Our Testing Services

This test is used to determine the insulation elasticity and propagation of damage through the wire/cable insulation.

This test determines if a finished wire specimen will block (stick to itself) when subjected to the rated temperature of the specimen. While on an aircraft, wires may be exposed to high temperatures and it important to check if the finished wire specimens are prone to blocking. At the end of the test, we will inspect the wire and examine for adhesion (blocking) of adjacent turns.

Knowing the weight of every component on an aircraft, down to the last wire, is vital to good design. This test is to be used to evaluate the weight of a finished cable specimen.

This test determines the resistance of wire insulation to cracking at low temperature while being bent around a mandrel. Using a special cold chamber, we can condition the specimen at the low temperatures that can be experienced during flight and study how it reacts to the extreme conditions. This is a very good way to determine if the wire sample would be able to survive at these typical temperatures. At the end of the test, we will examine for any visible cracks then perform a wet dielectric test for assurance.

The purpose of this test is to assess the conductor's ability to absorb solder. Soldering is a common method for wiring to connectors on aircraft. Certain conductors plates such as tin and silver are more solderable and thus used for these applications.

The continuity of conductors test examines the conductor for flaws and discontinuities. This is performed by placing a voltage across a wire sample.

This test determines if a finished wire specimen will block (stick to itself) or flaring of layers when subjected to the rated temperature of the specimen.

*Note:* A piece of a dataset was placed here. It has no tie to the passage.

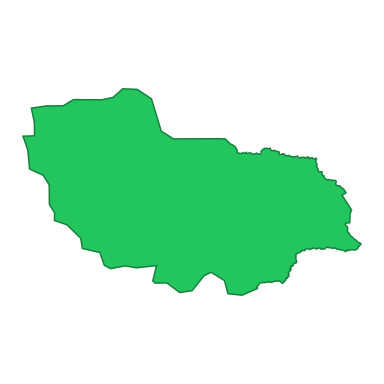 outline of Ak-Suu, Ysyk-Köl, Kyrgyzstan
{"feature_id": "92254566B94070763969745", "entity_name": "Ak-Suu", "entity_type": "district", "adm_level": 2, "iso_a3": "KGZ", "parent_name": "Kyrgyzstan", "parent_adm1": "Ysyk-Köl", "projection": "mercator", "projection_center": [79.882, 42.288], "detail": "fine", "context": "isolated", "style": "filled", "palette": "green", "viewbox_px": 384, "rotation_deg": 0, "n_neighbors": 0, "source": "geoboundaries", "source_scale": "gbopen_adm2", "svg_char_len": 6036}
<svg xmlns="http://www.w3.org/2000/svg" viewBox="0 0 384 384"><path d="M227.9,293.7L242.0,295.2L257.1,288.7L257.4,288.2L257.4,287.7L257.2,287.3L256.9,287.2L256.8,286.9L257.0,286.4L257.2,286.2L257.7,285.8L257.9,285.5L259.0,284.4L259.3,284.2L259.4,283.6L259.5,283.4L260.3,282.8L261.4,282.8L263.3,282.5L264.9,282.6L266.7,282.2L267.3,282.0L268.2,282.1L268.7,281.9L269.6,281.7L270.2,282.2L270.6,282.2L271.4,282.5L273.3,281.7L273.9,281.5L274.4,281.0L274.7,280.9L275.5,281.3L276.1,281.3L277.7,280.8L278.7,281.2L279.7,280.9L281.1,282.3L282.0,282.9L282.5,283.3L283.1,283.0L283.4,282.8L283.4,282.4L283.7,282.0L283.8,281.7L285.1,281.0L285.6,279.7L285.8,279.5L286.0,278.7L287.2,278.3L287.4,277.9L287.1,277.5L288.1,276.9L288.3,276.7L288.2,276.7L288.3,276.1L288.3,275.8L288.5,275.5L288.5,275.4L288.6,275.2L288.8,274.9L289.1,274.3L288.9,273.9L288.8,273.7L288.4,273.3L288.3,272.9L288.4,272.5L288.8,272.2L288.9,271.9L289.3,271.7L289.5,271.4L290.1,271.0L290.1,270.2L290.5,270.1L290.7,269.9L290.9,269.9L291.0,269.8L290.9,268.9L290.7,268.5L290.8,268.3L290.5,268.3L290.7,268.1L290.8,267.6L290.7,267.4L290.8,266.6L290.7,266.5L291.4,266.0L291.7,266.0L292.1,266.3L293.0,265.7L293.3,265.2L293.6,264.0L294.0,263.6L294.8,263.0L295.9,263.1L296.1,262.9L296.1,262.5L296.3,262.2L296.8,261.8L296.7,261.5L296.6,261.4L296.5,261.0L296.4,260.9L296.1,259.6L295.6,258.7L295.6,258.3L295.8,257.9L296.0,257.7L295.9,257.1L296.0,256.7L295.7,255.9L295.6,255.5L295.7,255.3L296.1,255.0L296.4,254.1L297.1,253.6L297.9,253.2L298.2,252.9L298.7,252.9L300.0,252.1L300.8,251.9L301.2,251.5L301.4,251.1L301.5,250.6L302.2,250.6L302.3,250.5L302.8,250.4L303.5,250.5L303.8,250.7L304.4,250.7L304.7,250.2L305.2,250.0L305.1,249.7L305.6,249.5L305.7,249.3L306.9,248.8L308.4,248.8L308.8,249.1L309.8,249.3L310.2,249.6L310.4,249.5L310.4,249.2L310.8,249.0L311.9,248.7L313.0,248.2L314.0,248.1L314.4,248.3L315.3,248.4L316.5,249.1L316.8,249.1L316.9,248.7L317.2,248.5L318.0,248.1L318.3,248.0L319.7,248.2L320.1,248.3L320.5,248.7L321.1,249.0L321.6,248.9L321.6,249.1L321.9,249.0L322.3,249.2L322.6,248.9L322.9,248.9L323.8,249.0L324.4,248.8L324.8,248.9L325.5,248.2L326.0,247.4L326.4,247.2L328.1,247.5L328.5,247.7L328.8,247.3L329.4,247.2L330.6,248.0L331.1,247.9L331.7,248.0L332.5,248.3L332.7,248.2L333.2,248.4L334.1,248.0L334.8,247.9L334.9,248.1L335.5,248.2L336.7,249.0L337.4,249.0L337.9,249.5L339.2,249.4L339.9,249.7L340.2,249.6L340.3,249.7L341.2,249.9L341.5,249.8L342.8,250.3L344.0,250.6L345.1,251.1L345.4,251.3L345.4,251.5L345.5,251.5L346.2,251.0L346.9,250.8L347.1,250.3L347.6,250.3L348.3,250.5L348.5,250.2L349.4,250.0L350.1,250.2L351.6,249.6L352.6,249.8L353.4,249.7L353.9,249.9L355.7,250.0L355.9,249.7L356.5,249.3L356.9,249.2L357.5,248.8L357.6,248.7L357.8,247.7L358.0,247.6L358.5,246.7L359.0,246.3L359.7,245.2L360.2,244.8L361.0,244.6L360.5,243.4L359.7,242.8L358.4,242.5L358.0,242.2L357.3,241.7L356.7,240.8L355.7,239.9L353.8,238.8L352.5,237.2L351.7,236.6L351.2,236.2L350.6,236.1L350.1,235.4L348.9,232.9L347.6,231.8L347.3,231.2L347.5,230.4L347.7,230.0L347.6,228.7L347.7,228.0L347.1,226.6L346.2,225.8L345.4,224.5L345.5,223.7L345.9,223.1L349.8,222.8L350.0,214.9L350.0,214.4L351.0,211.3L351.3,210.6L351.6,210.1L342.0,195.1L343.9,194.0L345.4,193.4L345.8,193.1L346.0,192.9L345.6,191.9L344.9,191.0L343.9,189.5L343.3,188.9L341.3,187.6L340.8,187.1L340.0,186.0L338.9,185.8L337.4,185.7L336.5,185.3L336.0,184.7L335.6,184.3L335.5,183.8L335.9,183.0L336.3,182.0L336.0,181.5L335.8,180.6L334.9,180.4L334.5,180.5L333.6,180.3L332.8,180.1L331.9,180.3L330.7,180.2L330.1,179.8L329.2,179.5L328.9,179.5L327.9,179.8L327.0,179.8L326.7,179.6L325.1,178.6L324.2,177.1L324.2,176.3L324.1,175.9L323.2,175.7L322.6,175.4L322.2,175.1L322.1,174.7L322.1,173.8L322.0,171.7L320.6,171.7L319.9,171.9L318.9,171.8L318.5,171.3L318.2,170.4L318.1,169.5L317.8,168.9L317.6,168.4L317.7,168.2L316.9,167.2L316.7,166.9L316.7,166.6L316.5,166.1L316.5,165.8L316.6,165.5L316.8,165.4L317.0,164.6L317.0,164.3L316.6,163.8L316.5,163.5L316.1,162.7L315.8,161.7L315.8,160.7L316.3,159.9L316.4,159.2L316.3,158.6L315.8,158.2L315.7,158.4L315.1,158.9L314.2,159.0L313.7,159.0L312.8,158.7L312.4,157.8L312.1,157.7L310.7,158.1L309.9,158.0L309.4,158.2L309.1,158.5L308.3,156.9L308.1,156.8L307.3,157.4L307.0,157.6L306.7,157.6L306.3,157.4L306.1,157.4L305.8,157.6L305.1,157.8L304.7,158.0L303.8,157.2L303.4,157.5L301.0,157.3L300.8,157.4L300.3,158.0L300.0,158.1L299.5,158.1L299.1,157.9L297.6,156.2L297.4,156.1L296.6,156.4L295.1,156.8L294.3,156.7L293.2,156.9L292.4,156.9L292.2,157.0L291.8,156.7L290.9,156.6L290.6,156.5L290.0,155.8L289.4,155.8L289.0,155.5L285.8,155.9L285.7,155.9L285.0,155.1L284.6,154.2L283.3,153.9L283.0,153.7L282.2,153.9L281.2,154.6L280.7,154.6L279.9,154.5L279.3,154.5L279.0,153.8L279.2,152.7L279.2,152.2L279.0,151.9L277.9,151.5L277.4,151.6L276.4,151.4L275.2,150.6L274.8,150.4L274.2,150.3L272.8,150.9L272.0,150.7L271.5,150.4L270.5,149.6L270.3,149.2L270.3,148.3L270.1,148.3L269.2,148.4L268.3,148.7L266.3,148.2L264.7,148.4L263.2,149.2L261.3,151.0L261.0,151.6L261.0,152.0L261.2,152.8L261.2,153.3L261.1,153.7L260.8,154.0L260.2,154.2L259.6,154.2L259.1,154.1L258.3,153.8L257.5,153.7L256.3,153.1L255.8,153.7L255.2,154.0L254.4,154.0L253.5,154.1L253.0,154.1L251.4,153.4L251.0,153.2L250.8,152.9L249.8,153.0L249.1,152.9L248.7,153.2L247.2,153.4L246.5,153.0L246.2,152.4L245.4,153.1L245.1,153.2L244.3,153.2L243.7,152.9L243.1,152.5L242.5,153.0L242.0,153.3L241.3,153.4L239.8,153.4L237.7,152.8L237.3,152.5L237.0,151.9L237.0,151.4L237.1,150.3L237.0,149.8L236.7,149.2L235.9,148.4L235.6,147.9L235.3,146.7L234.8,146.2L233.8,146.0L233.5,145.9L233.0,145.1L230.1,143.8L225.3,138.9L218.2,138.7L173.5,138.9L161.2,131.1L151.5,98.9L137.3,89.4L122.8,88.8L113.0,97.4L101.5,99.8L73.4,99.6L63.2,105.8L46.6,105.9L31.4,108.1L34.3,122.2L34.6,135.8L23.0,136.2L27.8,150.0L29.6,169.0L43.2,175.3L49.2,184.8L49.4,204.6L54.6,212.8L54.4,220.5L66.8,224.7L80.7,238.2L82.4,248.5L99.9,252.5L104.3,265.3L110.5,268.6L125.3,265.9L136.5,267.8L156.5,265.6L152.8,280.8L154.9,283.1L166.8,282.9L179.7,292.5L192.1,290.7L204.2,275.6L211.2,272.3L224.5,280.6L227.9,293.7Z" fill="#22c55e" stroke="#15803d" stroke-width="1.5"/></svg>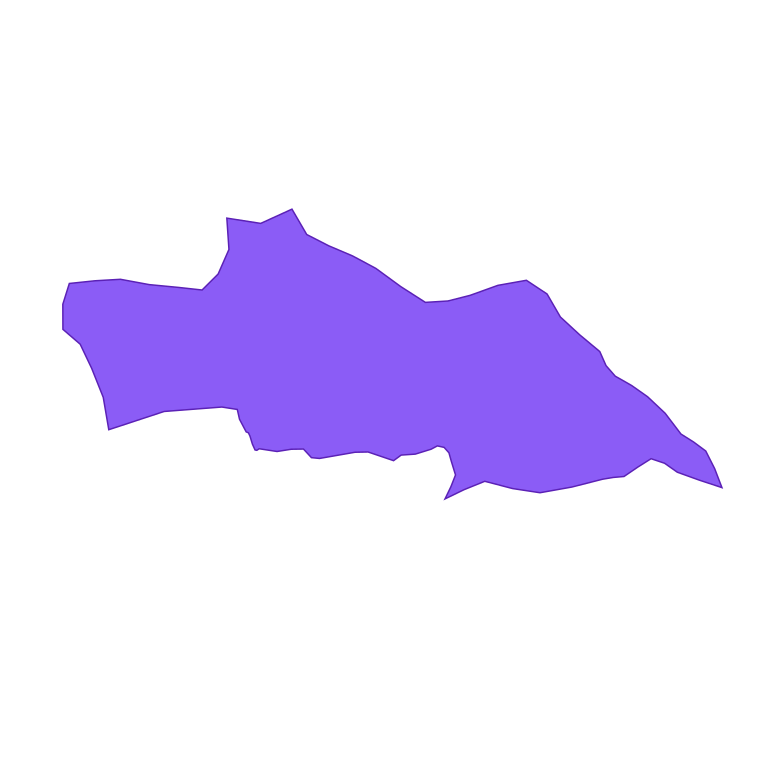 outline of Hajigabul, rotated 341°
{"feature_id": "AZE-1694", "entity_name": "Hajigabul", "entity_type": "District", "adm_level": 1, "iso_a3": "AZE", "parent_name": "Azerbaijan", "parent_adm1": "", "projection": "natural_earth1", "projection_center": [48.915, 40.078], "detail": "fine", "context": "isolated", "style": "filled", "palette": "violet", "viewbox_px": 768, "rotation_deg": 341, "n_neighbors": 0, "source": "natural_earth", "source_scale": "10m", "svg_char_len": 1178}
<svg xmlns="http://www.w3.org/2000/svg" viewBox="0 0 768 768"><g transform="rotate(341 384 384)"><path d="M353.9,188.7L359.6,217.5L376.6,235.2L396.0,252.7L413.9,272.0L431.6,297.4L449.7,320.3L471.4,326.3L494.2,328.2L523.8,327.8L552.4,332.3L567.5,352.0L572.6,378.1L585.1,401.3L598.6,423.6L599.9,438.9L605.2,451.9L617.7,466.1L629.1,481.9L640.3,503.2L648.5,528.0L657.9,539.7L666.4,552.1L669.1,571.7L669.8,592.0L651.0,577.7L632.6,562.9L623.5,550.3L612.2,541.6L596.9,545.2L580.8,549.6L570.4,547.0L559.7,545.2L528.1,542.6L496.1,537.6L471.5,524.7L447.6,508.8L425.2,510.0L404.3,512.5L413.9,502.8L422.0,493.3L422.5,478.6L423.0,470.2L420.2,463.5L414.3,459.9L407.3,461.0L390.8,460.5L377.1,456.8L368.1,459.6L346.8,443.1L334.4,439.1L298.8,433.4L291.4,430.0L286.7,419.3L275.1,415.5L260.9,413.0L244.9,404.6L242.2,405.3L240.6,404.4L240.0,398.0L240.3,389.8L239.9,386.0L238.1,384.4L235.9,370.3L237.0,360.3L223.2,353.0L167.2,338.4L108.9,337.6L114.2,305.2L112.7,274.1L109.7,247.5L98.2,227.8L106.3,204.0L119.2,186.5L144.3,192.3L168.9,199.2L194.4,213.6L221.2,225.8L242.6,235.9L263.0,226.0L281.2,206.3L289.4,176.0L319.7,192.0L353.9,188.7Z" fill="#8b5cf6" stroke="#5b21b6" stroke-width="1.5"/></g></svg>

While on an aircraft, wires may be exposed to high temperatures and it important to check if the finished wire specimens are prone to blocking or delamination. At the end of the test, we will inspect the wire and examine for adhesion (blocking) and delamination (separation of layers) of adjacent turns.

This test evaluates tape wrapped insulation for sealing between wraps after thermal stress.

The dielectric is perhaps one of the most referenced tests when examining wires. The reason is that it tests the most important part of the wire insulation: determine if the wire insulation is free of breaches (or has been sufficiently degraded such that a high voltage would breach any weak points in the insulation). The basics of the test are that the entire wire, except for an inch at both ends, is placed in a water bath (with salt and wetting agent) and a high voltage potential is placed between the conductor and the return electrode in the water bath. If there is a failure in the insulation, then there will be a noticeable current flow. Dependent on the test method used, the pretest soak time, voltage amplitude and type (AC or DC) will vary.

Flammability is perhaps one of the most common and most important tests performed on aerospace wiring. In general, a length of the wire/cable under test is placed in a draft-free chamber and hung free over a high-temperature flame for 30seconds - 15 minutes (specification dependent). A piece of tissue paper is placed under the sample to catch falling debris.

The impulse dielectric tests can be thought of a production line means of checking for insulation/jacket breaches in wires/cables. In this test, a voltage is placed on the specimen and the specimen is pulled under a 'chain mail' curtain connected to ground. The test is performed at a higher voltage than the standard dielectric tests performed on wires/cables, but this is necessary given the short duration of the voltage differential across the insulation/jacket.

Measuring the insulation concentricity and wall thickness is a quality assurance test that can identify uniformity issues. Wires with non-uniform insulation (or cables with non-uniform jackets) will have an unbalanced insulation wall thickness that can make the wire/cable more susceptible to mechanical or electrical failure. This test can be performed on wire gauges ranging from 30AWG to 0000AWG and one wholly tape wrapped and extruded constructions.

This test is to be used to evaluate the cross-linking of certain types of wire insulation.

This test provides tensile property data on extruded electrical wire insulation removed from the wire/cable specimen. Identifying the insulation's tensile properties are useful to determine the ability to withstand mechanical stresses the wire/cable may experience in service conditions.

The jacket flaws test (or spark test) aims to identify any defects in a wire/ cable's outer insulation that would allow an amount of leakage current.

During the degradation process of ETFE and XL-ETFE, fluorine gas is released from the insulation into the environment. This test seeks to quantify the amount of off-gassed material.

This test is a visual examination of a tape-wrapped PTFE jacket intended to identify any evidence of delamination.

The Seamless or Smooth Surface Verification test is a process control test used to ensure that smooth wrapped tape insulation has properly annealed without a visible outer edge or observable internal wrapping lines.

Shield coverage is determined by a mathematical formula as defined in AS85485 dependent on the physical properties of the cable shield.

Temperature cycling can cause rapid degradation of wire/cable insulation integrity. This can manifest and insulation splits, cracks, and/or delamination. Often an overlooked test method for assessment, the thermal shock test proves and excellent means of assessing the construction quality of a wire or cable.

In general, a visual inspection can be used to determine any cracks, conductor exposure and wire degradation which are good indicators for determining the electrical integrity of a wire specimen or cable.

This test is typically run as part of posttest assessment procedures to evaluate the sample's insulation/jacket integrity after an environmental or other tests.